— Begin PAGE —

Here is my problem: the trained DIETClassifier model fails to extract some of these entities even if they are present in the training set, if the entity is too long. Intent detection is not a problem, since even when failing to extract entities, the model correctly classifies the sentence into the proper intent.
Here is one example that I have added in my training set :
“Which national law transposes the [directive (EU) 2016/680 of the European Parliament and of the Council of 27 April 2016 on the protection of natural persons with regard to the processing of personal data by competent authorities for the purposes of the prevention, investigation, detection or prosecution of criminal offences or the execution of criminal penalties]{“entity”: “directive”} ?”
After training the model, and inputting this exact sentence, the model correctly infers the intent but fails to extract an entity.
Now, for the weird part, entity extraction works when I input a new sentence with a shortened legal title (and without modifying the training set or retraining the model). Here is one functional example:
“Which national law transposes the [directive (EU) 2016/680 of the European Parliament and of the Council of 27 April 2016 on the processing of personal data?]{“entity”: “directive”} ?”
Here is my pipeline in more details:
pipeline:
- name: WhitespaceTokenizer
- name: RegexFeaturizer
- name: LexicalSyntacticFeaturizer
- name: CountVectorsFeaturizer
- name: CountVectorsFeaturizer
analyzer: char_wb
min_ngram: 1
max_ngram: 4
- name: DIETClassifier
epochs: 6
- name: EntitySynonymMapper
- name: ResponseSelector
epochs: 100
- name: FallbackClassifier
threshold: 0.3
ambiguity_threshold: 0.1
- name: "DucklingEntityExtractor"
url: "http://localhost:8000"
dimensions: ["time", "number"]
timezone: "Europe/Paris"
timeout : 3
I am very curious as to why this happens on the entity extraction specifically, since DIET looks like it handles intents properly regardless of input sequence length? Additionally, in the case this was not solvable with my current pipeline, I was wondering if someone had an idea on how to circumvent this problem with another entity extraction strategy (as opposed to DIET entity extraction)?
Thanks in advance for your help!

— End PAGE —
— Begin EXTRACTED RECORDS —

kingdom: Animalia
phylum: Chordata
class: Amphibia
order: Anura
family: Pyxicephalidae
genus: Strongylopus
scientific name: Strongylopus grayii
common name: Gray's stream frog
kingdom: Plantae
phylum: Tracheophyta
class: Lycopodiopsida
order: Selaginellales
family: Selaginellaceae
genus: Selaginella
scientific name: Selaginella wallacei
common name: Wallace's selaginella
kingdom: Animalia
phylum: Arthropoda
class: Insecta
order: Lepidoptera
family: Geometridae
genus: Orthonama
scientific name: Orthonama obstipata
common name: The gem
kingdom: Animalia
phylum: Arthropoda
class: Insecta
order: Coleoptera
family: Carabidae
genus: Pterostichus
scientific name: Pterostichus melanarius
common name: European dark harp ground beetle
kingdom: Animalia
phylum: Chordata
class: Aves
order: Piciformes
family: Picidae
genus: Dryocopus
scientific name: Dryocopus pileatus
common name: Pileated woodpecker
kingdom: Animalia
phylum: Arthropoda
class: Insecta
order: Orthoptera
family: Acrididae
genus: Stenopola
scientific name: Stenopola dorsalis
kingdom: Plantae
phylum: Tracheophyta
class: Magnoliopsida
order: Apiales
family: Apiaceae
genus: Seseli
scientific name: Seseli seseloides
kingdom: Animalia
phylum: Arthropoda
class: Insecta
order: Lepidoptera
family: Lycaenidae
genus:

— End EXTRACTED RECORDS —

Summarize the forum post about entity extraction in two sentences.

REPLY TO THE EXERCISE: The trained DIETClassifier model classifies intents correctly but fails to extract an entity when the entity is too long, even for a long legal title that appears in the training set. Extraction works when a shortened legal title is given without retraining, and the post asks why this happens and whether another entity extraction strategy could get around the problem.